A tortura, sempre abjeta e inaceitável, porque permite que alguém ouse controlar e se apropriar do corpo do outro para impor sofrimentos, sevícias e humilhações físicas e emocionais que jamais serão esquecidas. Ou apagadas. O rapaz torturado teve pernas e braços amarrados. Sequer sabia quais eram as letras e palavras que estavam rasgando e queimando a pele dele. Individualismo. Egoísmo. Intolerância. A ausência absoluta de empatia, sentimento que, ainda que num trisco de segundo, teria feito com que perguntassem ‘peraí, e se fosse conosco?’.

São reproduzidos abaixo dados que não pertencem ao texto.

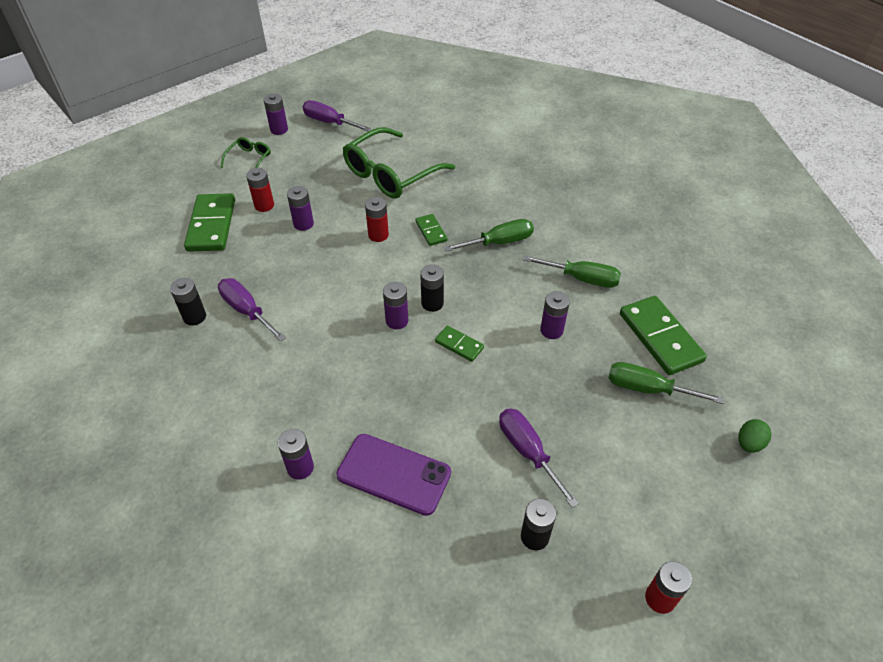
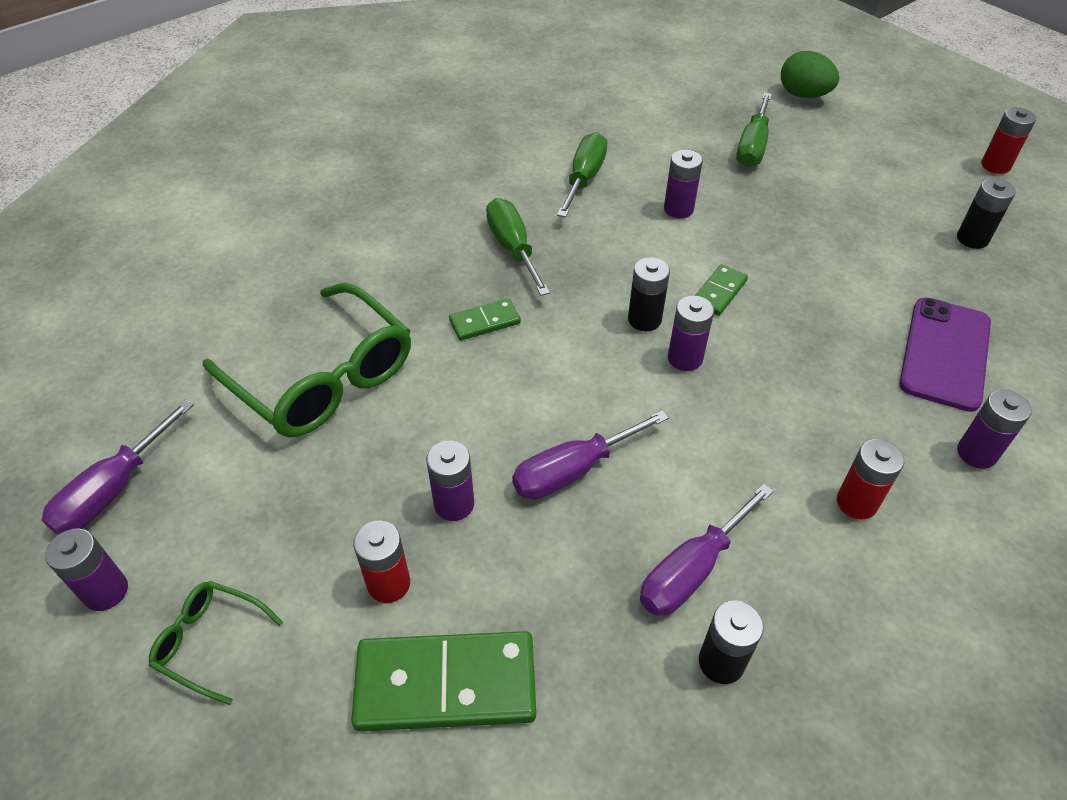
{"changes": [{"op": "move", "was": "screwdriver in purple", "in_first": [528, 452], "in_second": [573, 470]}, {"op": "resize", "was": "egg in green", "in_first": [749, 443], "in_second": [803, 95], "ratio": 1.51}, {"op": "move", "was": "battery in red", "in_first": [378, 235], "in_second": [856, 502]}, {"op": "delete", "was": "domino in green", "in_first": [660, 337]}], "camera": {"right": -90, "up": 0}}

A cruzada puritana moralista e histérica que faz com que alguns se julguem melhores do que outros, movidos por sentimentos e ações supostamente sempre nobres. Os erros, os desvios, as impurezas e os vacilos estão sempre na outra margem do rio, no jardim ao lado. Do lado de cá da cerca, tudo é divino e maravilhoso. Irretocável. Cidadãos de bem imbuídos da missão de marcar – e, no limite, exterminar – a escória da sociedade que insiste em enfeiar e tem a petulância de sujar os salões de baile em que dançamos e recebemos nossos semelhantes. Todos puros e limpinhos. Vingadores destemidos que entendem que nada funciona, façamos nós mesmos, com as nossas mãos. Justiceiros. Prendem. Amarram. Julgam. Determinam sentenças. Torturam. Executam. Sem qualquer apreço ou compromisso com a institucionalidade e o ideal de civilização – que, afinal, só fazem proteger bandidos. Basta. Estão fartos.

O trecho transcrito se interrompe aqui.